Luanda, Angola - Africa is a continent of rapidly changing cities, but I can't think of any that have been transformed over the past decade to the same extent as Luanda. It's been a bewildering experience for me. I lived in Angola in the war-torn 1990s, and my memories of that sad time are vivid.
I am finding that many streets and neighbourhoods in the city centre are unrecognisable. Brash new skyscrapers tower over the traffic-clogged avenues. And the construction is still going on. From a distance, parts of Luanda resemble a forest of cranes and concrete towers. It could be Shanghai, or another booming Chinese city - and in fact, much of the construction is being carried out by the Chinese - but no, this is an emerging African power.
On the southern outskirts of Luanda, I was even more disoriented. Where I remember sparse bush and baobab trees, I found myself in a whole new satellite city. We stopped at a giant shopping mall. The car park was so congested it took us half an hour to find a space. Inside, Angolans seemed to have taken to mall culture with a passion. They thronged around jewellery, furniture and fashion shops, gaping at the displays. Most people, it seemed, were window shopperst. Still, if you're looking for evidence of an emerging middle class, here it is.
Road to growth
Since the war ended 10 years ago, Angola's average annual GDP growth has been about 11 per cent. It produces 1.7 million barrels of oil per day, and the government says that this figure will rise substantially in the coming years.
In his plush offices on Luanda's Ilha, a long stretch of beach that wraps around the scenic harbour, a wealthy Angolan businessman finished his conference call with American partners and told me bluntly, "there's no better place in the world right now to do business".
"Spending money on new roads and buildings is the easy part. But what this country needs is investment in health, and education."
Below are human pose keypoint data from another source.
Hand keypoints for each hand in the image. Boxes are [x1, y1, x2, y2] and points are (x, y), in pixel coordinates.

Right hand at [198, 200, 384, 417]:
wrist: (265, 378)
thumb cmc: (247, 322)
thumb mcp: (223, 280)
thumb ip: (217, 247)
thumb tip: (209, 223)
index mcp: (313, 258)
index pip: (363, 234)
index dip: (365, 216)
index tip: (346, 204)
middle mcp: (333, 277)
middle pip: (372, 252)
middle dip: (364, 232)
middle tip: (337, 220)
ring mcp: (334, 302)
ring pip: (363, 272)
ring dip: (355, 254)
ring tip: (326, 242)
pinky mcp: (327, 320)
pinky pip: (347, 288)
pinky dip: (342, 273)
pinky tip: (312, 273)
- Carlos Rosado, economist
Well, yes, and no. This businessman has made his money in the oil services industry, and for all the investment that has gone into construction, rebuilding transport infrastructure and agriculture, Angola's economy is still dangerously reliant on oil. This, of course, brings familiar problems. Oil revenues are controlled by an elite few who are close to President Dos Santos, and they are still notoriously opaque. So, I asked my businessman friend, is it possible to get rich in Angola without political connections? "No," he replied honestly, before adding, "good connections can help put money into your bank account, but if you really want to build a business in this country you also need hard work, persistence and lots of patience".
On the other side of town, I met a well-known economist, Carlos Rosado. "Spending money on new roads and buildings is the easy part," he said, "but what this country needs is investment in health, and education". Angola feels, to me, like a more open society than it did in the nineties. There are more educated young people, more people with experience abroad, and more people who are not afraid to speak their mind.
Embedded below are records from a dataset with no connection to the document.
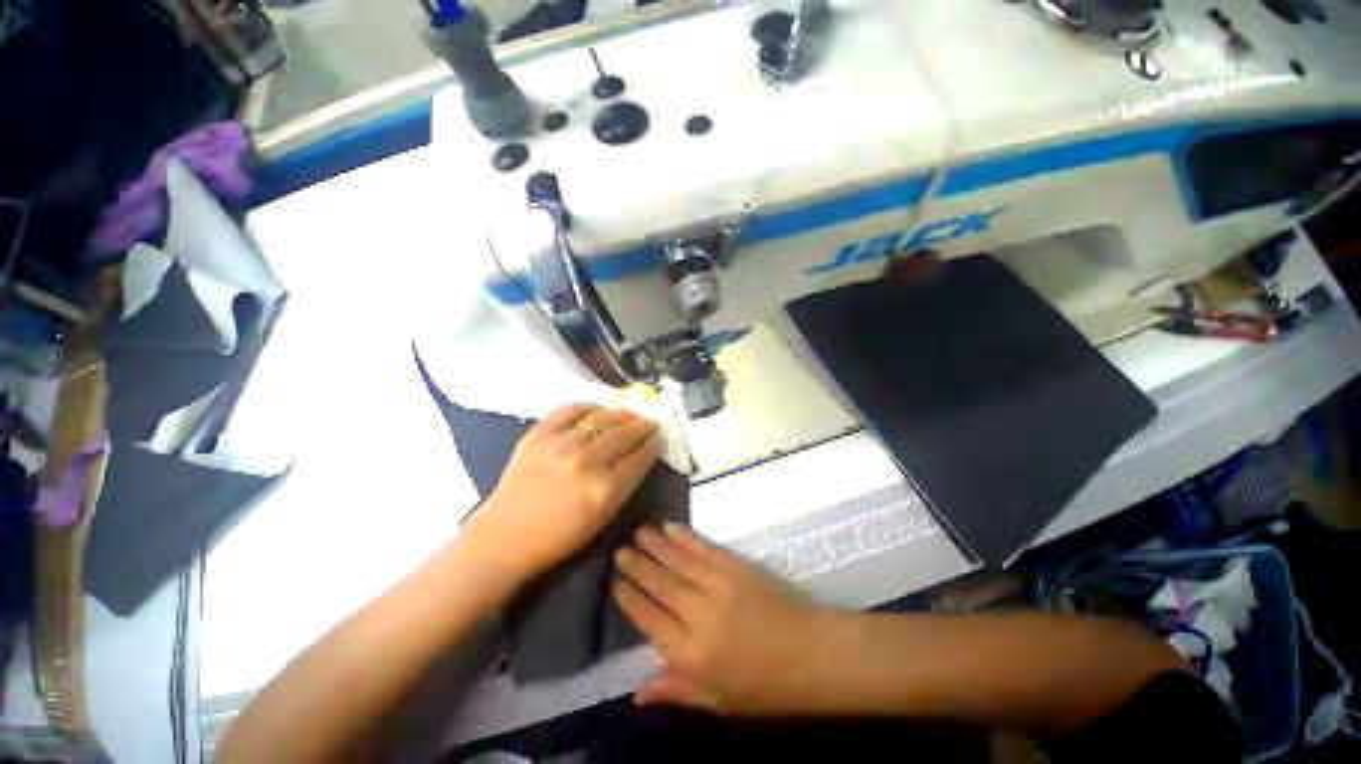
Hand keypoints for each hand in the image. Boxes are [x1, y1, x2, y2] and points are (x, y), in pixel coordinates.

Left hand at [465, 403, 659, 584]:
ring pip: (602, 418)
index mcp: (605, 490)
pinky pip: (570, 410)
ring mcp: (561, 444)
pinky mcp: (538, 433)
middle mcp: (587, 462)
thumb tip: (638, 456)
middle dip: (643, 425)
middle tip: (650, 422)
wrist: (504, 537)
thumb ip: (624, 485)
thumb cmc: (558, 537)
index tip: (658, 438)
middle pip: (625, 433)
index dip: (653, 445)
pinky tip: (597, 410)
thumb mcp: (602, 519)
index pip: (640, 457)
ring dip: (621, 414)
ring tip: (629, 414)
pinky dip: (588, 407)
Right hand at [612, 523, 836, 715]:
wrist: (811, 653)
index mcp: (691, 653)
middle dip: (637, 565)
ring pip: (677, 560)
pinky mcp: (735, 566)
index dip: (630, 599)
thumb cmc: (764, 686)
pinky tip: (670, 528)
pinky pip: (703, 548)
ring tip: (638, 532)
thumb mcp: (717, 700)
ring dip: (655, 544)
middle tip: (620, 550)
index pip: (649, 619)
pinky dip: (684, 536)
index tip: (615, 582)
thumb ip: (675, 690)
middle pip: (659, 584)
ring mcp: (718, 584)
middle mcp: (699, 614)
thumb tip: (636, 694)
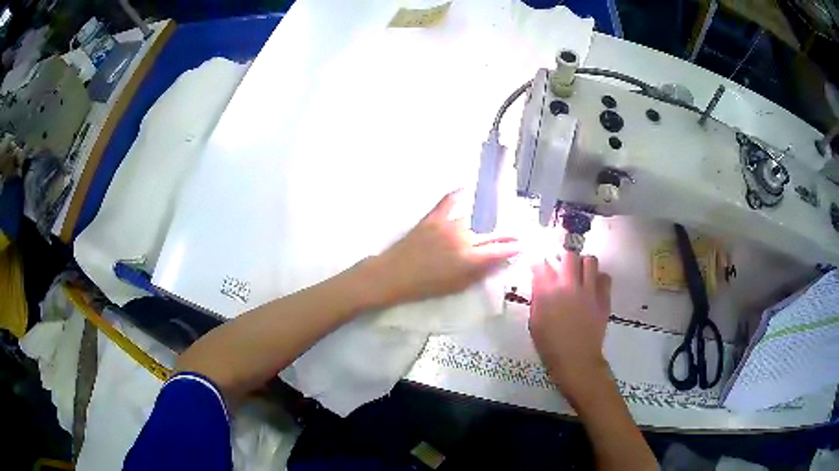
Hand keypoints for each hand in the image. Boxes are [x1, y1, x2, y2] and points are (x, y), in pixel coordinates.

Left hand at [372, 191, 519, 304]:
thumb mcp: (458, 286)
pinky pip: (449, 201)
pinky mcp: (433, 218)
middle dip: (505, 232)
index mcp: (470, 259)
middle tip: (514, 232)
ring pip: (473, 217)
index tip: (523, 244)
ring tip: (496, 215)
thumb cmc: (426, 287)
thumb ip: (481, 272)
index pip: (500, 250)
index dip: (514, 247)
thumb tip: (500, 261)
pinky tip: (467, 188)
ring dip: (487, 217)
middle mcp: (463, 239)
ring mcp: (447, 225)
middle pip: (490, 231)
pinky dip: (458, 194)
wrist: (394, 275)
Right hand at [529, 253, 611, 398]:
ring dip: (583, 264)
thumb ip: (538, 298)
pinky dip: (599, 278)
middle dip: (565, 257)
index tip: (540, 266)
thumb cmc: (550, 345)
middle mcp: (569, 286)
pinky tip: (593, 287)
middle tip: (563, 267)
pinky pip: (605, 277)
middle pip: (569, 254)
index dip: (540, 262)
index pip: (542, 264)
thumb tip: (541, 282)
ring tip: (580, 274)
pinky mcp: (604, 298)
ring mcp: (589, 291)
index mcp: (548, 292)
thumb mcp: (535, 321)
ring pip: (590, 261)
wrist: (576, 360)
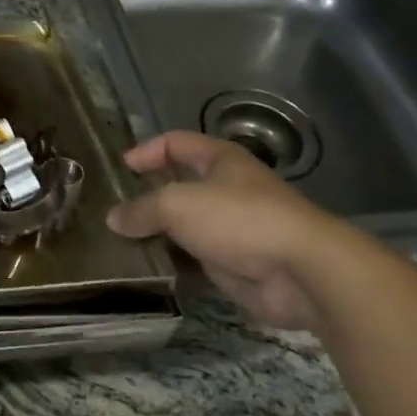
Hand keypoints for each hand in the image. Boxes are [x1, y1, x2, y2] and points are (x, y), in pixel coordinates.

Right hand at [106, 131, 344, 331]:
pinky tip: (148, 267)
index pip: (176, 143)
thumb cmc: (240, 219)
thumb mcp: (179, 204)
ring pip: (185, 224)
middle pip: (179, 185)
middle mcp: (227, 189)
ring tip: (122, 241)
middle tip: (115, 210)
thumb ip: (142, 209)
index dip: (147, 150)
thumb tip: (114, 218)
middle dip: (148, 196)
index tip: (121, 169)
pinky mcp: (234, 263)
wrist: (302, 273)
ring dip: (158, 232)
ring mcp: (231, 228)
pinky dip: (172, 260)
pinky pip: (194, 256)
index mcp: (221, 160)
But all things are relative. This was a closed, one-party state for decades, and the hold of the ruling Popular Movement for the Liberation of Angola (MPLA) on power is still so complete that it's often difficult to distinguish between state and party. The national TV and radio stations, as well as the one and only daily newspaper, have a powerful influence, and they make no pretence at covering events fairly. The president has spent the past week inaugurating a series of construction projects, which, by happy coincidence, just happen to have reached completion in the days before the election. He receives slavish coverage, and he is carefully protected from independent journalists who might ask him awkward questions.
In Angola's 2008 parliamentary vote, the MPLA got 82 per cent of the vote. Everyone is expecting the MPLA to win again, but the scale of victory may be more modest this time, if only because a younger generation is less tolerant of corruption, and more impatient for jobs, reliable electricity and water. The main opposition, UNITA, has waged an energetic campaign, but it faces huge challenges. As a former rebel movement that committed many atrocities during the war, it is looked on with suspicion by many Angolans. In Luanda, I have met many people who detest the corruption of the ruling party, but also believe that it is the only one that has the expertise and experience to run the country.
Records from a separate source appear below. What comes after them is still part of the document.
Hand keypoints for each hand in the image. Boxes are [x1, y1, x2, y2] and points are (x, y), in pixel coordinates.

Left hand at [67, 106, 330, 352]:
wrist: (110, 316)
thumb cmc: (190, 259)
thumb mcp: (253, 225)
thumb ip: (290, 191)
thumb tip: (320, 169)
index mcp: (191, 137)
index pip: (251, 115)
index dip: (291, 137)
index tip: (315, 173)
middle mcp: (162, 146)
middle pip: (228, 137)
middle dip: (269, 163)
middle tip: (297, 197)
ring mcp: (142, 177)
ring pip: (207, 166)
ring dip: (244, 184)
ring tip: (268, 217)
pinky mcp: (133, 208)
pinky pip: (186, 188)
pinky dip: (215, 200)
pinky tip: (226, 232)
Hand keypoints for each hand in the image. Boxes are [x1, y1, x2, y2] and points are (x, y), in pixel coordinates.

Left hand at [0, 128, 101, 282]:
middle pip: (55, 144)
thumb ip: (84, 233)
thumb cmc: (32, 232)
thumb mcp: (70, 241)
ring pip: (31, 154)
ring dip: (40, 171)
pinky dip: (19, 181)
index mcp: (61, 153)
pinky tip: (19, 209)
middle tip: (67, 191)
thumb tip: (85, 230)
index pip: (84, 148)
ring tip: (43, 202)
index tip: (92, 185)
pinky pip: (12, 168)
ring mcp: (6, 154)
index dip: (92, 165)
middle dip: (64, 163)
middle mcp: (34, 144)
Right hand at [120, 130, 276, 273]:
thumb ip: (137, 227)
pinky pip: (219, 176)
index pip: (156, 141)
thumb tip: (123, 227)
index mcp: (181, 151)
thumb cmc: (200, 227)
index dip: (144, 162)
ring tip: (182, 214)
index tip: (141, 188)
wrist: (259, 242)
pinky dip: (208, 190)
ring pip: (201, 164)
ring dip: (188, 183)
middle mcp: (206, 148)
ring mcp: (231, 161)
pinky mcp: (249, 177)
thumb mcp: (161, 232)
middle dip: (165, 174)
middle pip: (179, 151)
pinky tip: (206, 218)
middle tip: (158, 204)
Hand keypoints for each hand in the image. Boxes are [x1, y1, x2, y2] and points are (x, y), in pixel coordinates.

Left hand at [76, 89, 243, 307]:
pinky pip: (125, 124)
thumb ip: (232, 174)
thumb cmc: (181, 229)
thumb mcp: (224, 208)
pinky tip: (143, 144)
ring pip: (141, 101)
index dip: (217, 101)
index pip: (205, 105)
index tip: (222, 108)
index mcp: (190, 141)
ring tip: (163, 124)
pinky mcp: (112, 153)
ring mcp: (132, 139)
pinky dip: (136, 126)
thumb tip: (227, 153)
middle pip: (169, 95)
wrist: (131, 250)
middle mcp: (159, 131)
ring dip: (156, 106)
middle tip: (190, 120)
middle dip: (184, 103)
At a UNITA rally on the edge of Luanda, I saw thousands of young enthusiastic supporters cheering for their leader, Isias Samakuva. They called President dos Santos "a thief"' and some wore T-shirts emblazoned with the face of the former UNITA leader, Jonas Savimbi, whose death in an ambush in 2002 finally brought the war to an end. I asked a senior UNITA source how they handled Savimbi's legacy. He grimaced. "There are great divisions around it. Some want to romanticise him, but those of us who knew how much fear and cruelty there was then are happy to have a more open, democractic UNITA," he said.
If the city centre is transformed, life in the slums, or musseques, has changed little. I visited one grim settlement where people told me they had no jobs, no water and no electricity. They were surrounded by rubbish dumps and filthy water. The people there told me they had been living like this for eight years, ever since the government demolished their previous homes to make way for expensive housing. "We're all Angolans," said Francisco, "and I fought for years in the war. But now we are tired of waiting".
At least during an election campaign, the Angolan government comes under some pressure, if only for a short period, to address social injustices. But in the long run, it will have to do much more to spread wealth and opportunity beyond a charmed circle, if Angola is to continue to enjoy growth and stability.